The data below holds a line containing "toaster: present [168,253,262,339]" and a line containing "legume: none [1031,1004,1326,1260]"; please quote exactly those two lines and every line between them, and nothing else.

_Data records_
================================

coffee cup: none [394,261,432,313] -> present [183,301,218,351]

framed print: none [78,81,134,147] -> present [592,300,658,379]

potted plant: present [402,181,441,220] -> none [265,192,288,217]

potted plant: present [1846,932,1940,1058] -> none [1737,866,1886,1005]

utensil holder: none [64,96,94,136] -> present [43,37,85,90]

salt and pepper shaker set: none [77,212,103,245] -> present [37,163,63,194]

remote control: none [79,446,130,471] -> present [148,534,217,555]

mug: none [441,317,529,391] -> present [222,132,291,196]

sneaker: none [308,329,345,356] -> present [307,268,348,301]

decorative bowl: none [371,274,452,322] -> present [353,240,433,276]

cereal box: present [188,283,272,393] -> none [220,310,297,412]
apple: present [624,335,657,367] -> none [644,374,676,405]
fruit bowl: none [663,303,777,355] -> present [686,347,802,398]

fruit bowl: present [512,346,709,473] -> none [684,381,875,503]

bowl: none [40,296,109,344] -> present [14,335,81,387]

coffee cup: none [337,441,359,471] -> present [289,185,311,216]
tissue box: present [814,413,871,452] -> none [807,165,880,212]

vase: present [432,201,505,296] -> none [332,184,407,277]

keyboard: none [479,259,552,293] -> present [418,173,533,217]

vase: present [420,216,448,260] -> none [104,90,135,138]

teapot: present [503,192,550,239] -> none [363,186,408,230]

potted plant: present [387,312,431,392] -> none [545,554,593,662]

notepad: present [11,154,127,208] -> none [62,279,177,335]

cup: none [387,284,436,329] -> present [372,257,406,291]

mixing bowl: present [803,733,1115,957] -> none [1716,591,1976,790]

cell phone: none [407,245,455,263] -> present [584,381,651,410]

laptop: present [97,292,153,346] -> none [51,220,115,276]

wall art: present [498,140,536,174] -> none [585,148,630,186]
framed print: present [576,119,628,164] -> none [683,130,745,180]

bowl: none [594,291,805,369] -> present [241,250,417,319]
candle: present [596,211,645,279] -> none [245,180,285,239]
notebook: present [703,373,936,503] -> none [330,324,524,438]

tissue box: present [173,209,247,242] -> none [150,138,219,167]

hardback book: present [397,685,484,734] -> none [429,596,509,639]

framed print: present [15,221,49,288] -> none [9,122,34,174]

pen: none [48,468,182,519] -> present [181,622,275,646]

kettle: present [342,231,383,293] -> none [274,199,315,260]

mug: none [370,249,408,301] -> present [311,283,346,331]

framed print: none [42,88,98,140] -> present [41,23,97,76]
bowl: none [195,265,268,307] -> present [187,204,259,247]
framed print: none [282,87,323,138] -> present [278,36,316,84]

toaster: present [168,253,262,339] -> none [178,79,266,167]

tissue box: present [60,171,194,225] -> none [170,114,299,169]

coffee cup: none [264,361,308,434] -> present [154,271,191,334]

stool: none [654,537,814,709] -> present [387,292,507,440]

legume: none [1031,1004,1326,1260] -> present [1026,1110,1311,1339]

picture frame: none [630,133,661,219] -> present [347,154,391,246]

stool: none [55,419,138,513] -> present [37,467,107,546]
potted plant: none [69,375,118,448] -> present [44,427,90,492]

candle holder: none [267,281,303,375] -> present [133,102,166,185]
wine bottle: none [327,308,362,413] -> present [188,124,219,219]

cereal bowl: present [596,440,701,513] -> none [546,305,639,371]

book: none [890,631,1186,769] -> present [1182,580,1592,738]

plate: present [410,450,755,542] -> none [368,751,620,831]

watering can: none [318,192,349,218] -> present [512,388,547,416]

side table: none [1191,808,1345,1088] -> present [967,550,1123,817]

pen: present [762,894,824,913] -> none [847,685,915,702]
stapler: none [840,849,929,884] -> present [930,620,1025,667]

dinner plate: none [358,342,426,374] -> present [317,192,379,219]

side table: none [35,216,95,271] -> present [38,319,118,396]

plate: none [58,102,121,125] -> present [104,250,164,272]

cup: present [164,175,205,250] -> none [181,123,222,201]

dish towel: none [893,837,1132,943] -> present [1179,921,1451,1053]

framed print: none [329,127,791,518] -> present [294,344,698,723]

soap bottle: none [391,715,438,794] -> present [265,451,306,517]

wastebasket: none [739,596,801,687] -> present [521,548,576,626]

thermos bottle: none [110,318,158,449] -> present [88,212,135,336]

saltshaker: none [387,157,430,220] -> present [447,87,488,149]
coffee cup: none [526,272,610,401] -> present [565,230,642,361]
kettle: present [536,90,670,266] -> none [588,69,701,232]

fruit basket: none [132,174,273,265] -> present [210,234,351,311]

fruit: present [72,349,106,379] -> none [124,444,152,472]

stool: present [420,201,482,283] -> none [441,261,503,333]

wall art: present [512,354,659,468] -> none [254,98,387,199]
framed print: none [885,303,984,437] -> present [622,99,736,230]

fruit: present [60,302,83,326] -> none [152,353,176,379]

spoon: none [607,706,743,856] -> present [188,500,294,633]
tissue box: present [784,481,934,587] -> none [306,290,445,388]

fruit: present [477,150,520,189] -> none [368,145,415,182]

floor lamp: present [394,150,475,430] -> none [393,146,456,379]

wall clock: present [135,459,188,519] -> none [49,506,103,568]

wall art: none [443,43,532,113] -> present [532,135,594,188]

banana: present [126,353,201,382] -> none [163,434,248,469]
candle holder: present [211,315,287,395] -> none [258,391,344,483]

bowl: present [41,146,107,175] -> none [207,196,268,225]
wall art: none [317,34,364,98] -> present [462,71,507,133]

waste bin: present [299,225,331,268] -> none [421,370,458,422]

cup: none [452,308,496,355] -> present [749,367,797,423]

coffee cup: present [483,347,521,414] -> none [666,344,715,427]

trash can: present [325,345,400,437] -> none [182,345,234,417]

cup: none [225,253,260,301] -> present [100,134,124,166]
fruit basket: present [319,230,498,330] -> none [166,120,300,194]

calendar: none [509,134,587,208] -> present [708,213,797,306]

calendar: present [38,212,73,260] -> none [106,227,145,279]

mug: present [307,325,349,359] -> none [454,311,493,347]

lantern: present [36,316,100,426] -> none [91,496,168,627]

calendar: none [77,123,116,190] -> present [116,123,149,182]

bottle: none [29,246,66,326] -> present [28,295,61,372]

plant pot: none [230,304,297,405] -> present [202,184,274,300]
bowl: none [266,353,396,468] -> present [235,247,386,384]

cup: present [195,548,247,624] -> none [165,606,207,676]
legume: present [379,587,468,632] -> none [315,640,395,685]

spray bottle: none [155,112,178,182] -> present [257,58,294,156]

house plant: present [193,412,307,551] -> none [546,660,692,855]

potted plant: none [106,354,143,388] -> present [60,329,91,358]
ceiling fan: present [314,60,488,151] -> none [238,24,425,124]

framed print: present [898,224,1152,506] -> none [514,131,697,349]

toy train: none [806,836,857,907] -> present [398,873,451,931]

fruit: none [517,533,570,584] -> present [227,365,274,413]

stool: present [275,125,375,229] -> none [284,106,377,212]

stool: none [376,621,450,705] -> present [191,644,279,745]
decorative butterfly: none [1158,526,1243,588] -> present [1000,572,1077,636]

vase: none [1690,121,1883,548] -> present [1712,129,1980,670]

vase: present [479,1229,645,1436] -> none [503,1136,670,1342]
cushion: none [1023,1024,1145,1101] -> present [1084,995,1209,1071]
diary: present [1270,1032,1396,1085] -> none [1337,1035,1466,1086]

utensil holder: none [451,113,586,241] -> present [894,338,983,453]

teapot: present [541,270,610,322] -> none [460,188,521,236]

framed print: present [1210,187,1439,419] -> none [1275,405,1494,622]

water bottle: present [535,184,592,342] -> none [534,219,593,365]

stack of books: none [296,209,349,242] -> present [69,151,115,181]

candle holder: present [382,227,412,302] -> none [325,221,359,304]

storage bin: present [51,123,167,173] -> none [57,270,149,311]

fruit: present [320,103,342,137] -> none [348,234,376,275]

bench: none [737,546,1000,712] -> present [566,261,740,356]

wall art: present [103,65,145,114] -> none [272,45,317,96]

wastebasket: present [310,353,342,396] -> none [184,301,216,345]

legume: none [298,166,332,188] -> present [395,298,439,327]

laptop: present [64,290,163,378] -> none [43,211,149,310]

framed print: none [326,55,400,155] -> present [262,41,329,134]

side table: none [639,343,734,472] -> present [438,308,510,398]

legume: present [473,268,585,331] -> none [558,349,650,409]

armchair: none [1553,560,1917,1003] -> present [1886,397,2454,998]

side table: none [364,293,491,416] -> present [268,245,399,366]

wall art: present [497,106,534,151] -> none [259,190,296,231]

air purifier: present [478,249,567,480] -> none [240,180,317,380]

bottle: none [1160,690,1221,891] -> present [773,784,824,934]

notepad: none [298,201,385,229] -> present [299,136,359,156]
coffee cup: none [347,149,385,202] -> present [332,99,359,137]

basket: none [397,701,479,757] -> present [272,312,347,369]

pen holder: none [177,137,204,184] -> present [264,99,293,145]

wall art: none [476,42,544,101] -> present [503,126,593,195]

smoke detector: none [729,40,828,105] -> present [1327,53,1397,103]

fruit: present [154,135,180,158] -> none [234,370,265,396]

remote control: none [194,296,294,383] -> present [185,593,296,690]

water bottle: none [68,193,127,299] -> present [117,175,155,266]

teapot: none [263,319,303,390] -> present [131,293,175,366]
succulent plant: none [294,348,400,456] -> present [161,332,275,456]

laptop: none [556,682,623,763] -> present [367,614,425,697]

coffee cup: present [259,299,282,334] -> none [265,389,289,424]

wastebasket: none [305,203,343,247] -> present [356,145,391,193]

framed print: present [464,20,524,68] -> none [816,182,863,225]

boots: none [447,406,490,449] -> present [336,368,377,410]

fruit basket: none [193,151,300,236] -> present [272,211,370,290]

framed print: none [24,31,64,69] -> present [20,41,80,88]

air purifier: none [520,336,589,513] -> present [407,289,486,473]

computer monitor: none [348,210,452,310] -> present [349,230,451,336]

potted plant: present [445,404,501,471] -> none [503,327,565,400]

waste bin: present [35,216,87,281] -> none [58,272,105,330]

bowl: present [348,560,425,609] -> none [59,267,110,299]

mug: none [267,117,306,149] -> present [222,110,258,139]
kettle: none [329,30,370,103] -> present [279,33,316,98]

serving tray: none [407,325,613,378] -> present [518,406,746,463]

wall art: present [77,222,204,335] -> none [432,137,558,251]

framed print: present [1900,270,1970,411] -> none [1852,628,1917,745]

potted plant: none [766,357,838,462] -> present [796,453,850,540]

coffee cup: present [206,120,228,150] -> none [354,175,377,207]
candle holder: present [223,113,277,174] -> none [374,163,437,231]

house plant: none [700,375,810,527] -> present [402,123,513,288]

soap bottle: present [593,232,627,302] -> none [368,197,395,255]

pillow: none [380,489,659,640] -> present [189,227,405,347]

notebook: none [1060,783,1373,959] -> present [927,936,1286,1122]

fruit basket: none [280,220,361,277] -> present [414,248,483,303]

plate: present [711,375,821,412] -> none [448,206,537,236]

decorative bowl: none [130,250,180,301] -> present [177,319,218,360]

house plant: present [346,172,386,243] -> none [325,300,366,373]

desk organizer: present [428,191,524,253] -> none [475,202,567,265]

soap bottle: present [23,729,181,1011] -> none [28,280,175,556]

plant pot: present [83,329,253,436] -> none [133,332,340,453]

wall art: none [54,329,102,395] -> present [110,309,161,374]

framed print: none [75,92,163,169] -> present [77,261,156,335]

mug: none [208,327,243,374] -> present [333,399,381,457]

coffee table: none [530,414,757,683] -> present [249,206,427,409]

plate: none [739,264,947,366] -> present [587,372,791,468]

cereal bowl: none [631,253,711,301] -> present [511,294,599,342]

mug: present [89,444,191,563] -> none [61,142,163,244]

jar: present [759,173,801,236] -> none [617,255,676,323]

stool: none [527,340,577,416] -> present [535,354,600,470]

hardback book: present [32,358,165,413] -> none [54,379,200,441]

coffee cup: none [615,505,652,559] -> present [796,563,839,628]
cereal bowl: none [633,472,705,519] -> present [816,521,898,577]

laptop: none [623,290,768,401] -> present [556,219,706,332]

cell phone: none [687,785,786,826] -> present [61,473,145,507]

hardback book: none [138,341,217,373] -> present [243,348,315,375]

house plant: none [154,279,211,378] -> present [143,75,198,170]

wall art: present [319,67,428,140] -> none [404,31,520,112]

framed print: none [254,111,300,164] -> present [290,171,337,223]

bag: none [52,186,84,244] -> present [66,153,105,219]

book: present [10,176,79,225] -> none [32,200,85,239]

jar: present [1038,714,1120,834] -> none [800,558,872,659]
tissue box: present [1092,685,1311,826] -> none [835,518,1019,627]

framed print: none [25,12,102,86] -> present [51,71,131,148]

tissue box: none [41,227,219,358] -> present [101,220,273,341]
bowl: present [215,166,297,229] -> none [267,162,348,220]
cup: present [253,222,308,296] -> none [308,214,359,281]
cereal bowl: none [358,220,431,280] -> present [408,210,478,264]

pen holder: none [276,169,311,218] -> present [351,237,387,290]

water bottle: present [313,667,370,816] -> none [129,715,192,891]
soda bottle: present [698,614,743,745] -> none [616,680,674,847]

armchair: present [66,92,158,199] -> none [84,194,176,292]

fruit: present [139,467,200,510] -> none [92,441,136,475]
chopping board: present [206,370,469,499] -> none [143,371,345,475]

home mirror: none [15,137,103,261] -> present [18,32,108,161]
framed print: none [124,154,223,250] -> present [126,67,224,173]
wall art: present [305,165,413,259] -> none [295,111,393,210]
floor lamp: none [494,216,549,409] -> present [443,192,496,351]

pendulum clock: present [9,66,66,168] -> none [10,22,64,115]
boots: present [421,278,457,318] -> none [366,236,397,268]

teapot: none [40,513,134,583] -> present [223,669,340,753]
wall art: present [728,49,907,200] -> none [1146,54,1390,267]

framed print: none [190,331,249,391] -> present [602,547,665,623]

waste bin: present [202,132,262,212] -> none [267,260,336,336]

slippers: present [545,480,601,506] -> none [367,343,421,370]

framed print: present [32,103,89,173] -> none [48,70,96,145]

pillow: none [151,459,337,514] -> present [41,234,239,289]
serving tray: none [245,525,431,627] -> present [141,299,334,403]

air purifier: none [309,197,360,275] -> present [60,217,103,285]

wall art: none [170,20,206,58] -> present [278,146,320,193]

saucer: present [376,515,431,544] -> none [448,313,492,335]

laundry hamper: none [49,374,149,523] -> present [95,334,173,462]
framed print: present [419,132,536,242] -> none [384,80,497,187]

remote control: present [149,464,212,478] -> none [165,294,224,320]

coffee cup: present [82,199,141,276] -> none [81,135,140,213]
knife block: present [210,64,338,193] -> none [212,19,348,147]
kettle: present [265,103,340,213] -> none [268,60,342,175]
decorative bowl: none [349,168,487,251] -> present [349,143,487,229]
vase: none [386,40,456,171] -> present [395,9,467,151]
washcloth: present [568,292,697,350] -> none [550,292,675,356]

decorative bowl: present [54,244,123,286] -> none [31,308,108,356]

================================

_Written solution_
toaster: present [168,253,262,339] -> none [178,79,266,167]

tissue box: present [60,171,194,225] -> none [170,114,299,169]

coffee cup: none [264,361,308,434] -> present [154,271,191,334]

stool: none [654,537,814,709] -> present [387,292,507,440]

legume: none [1031,1004,1326,1260] -> present [1026,1110,1311,1339]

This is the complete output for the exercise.